Which lines in the entries below contain the word "qualidade"? Extract each of those lines, treating uppercase and lowercase as different.

Collected data
+++

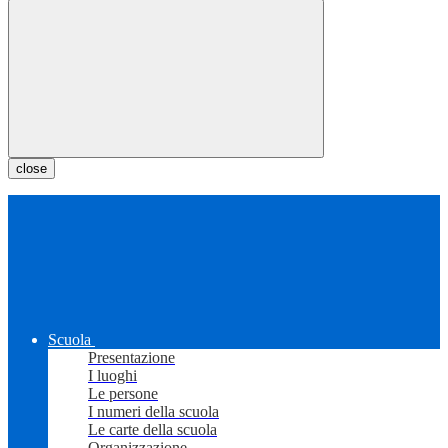
close
Scuola
Presentazione
I luoghi
Le persone
I numeri della scuola
Le carte della scuola
Organizzazione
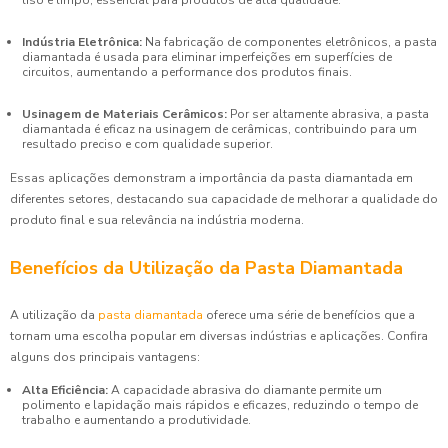
liso e limpo, essencial para produtos de alta qualidade.
Indústria Eletrônica:
Na fabricação de componentes eletrônicos, a pasta
diamantada é usada para eliminar imperfeições em superfícies de
circuitos, aumentando a performance dos produtos finais.
Usinagem de Materiais Cerâmicos:
Por ser altamente abrasiva, a pasta
diamantada é eficaz na usinagem de cerâmicas, contribuindo para um
resultado preciso e com qualidade superior.
Essas aplicações demonstram a importância da pasta diamantada em
diferentes setores, destacando sua capacidade de melhorar a qualidade do
produto final e sua relevância na indústria moderna.
Benefícios da Utilização da Pasta Diamantada
A utilização da
pasta diamantada
oferece uma série de benefícios que a
tornam uma escolha popular em diversas indústrias e aplicações. Confira
alguns dos principais vantagens:
Alta Eficiência:
A capacidade abrasiva do diamante permite um
polimento e lapidação mais rápidos e eficazes, reduzindo o tempo de
trabalho e aumentando a produtividade.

+++

> **Exercise solution**:
liso e limpo, essencial para produtos de alta qualidade.
resultado preciso e com qualidade superior.
diferentes setores, destacando sua capacidade de melhorar a qualidade do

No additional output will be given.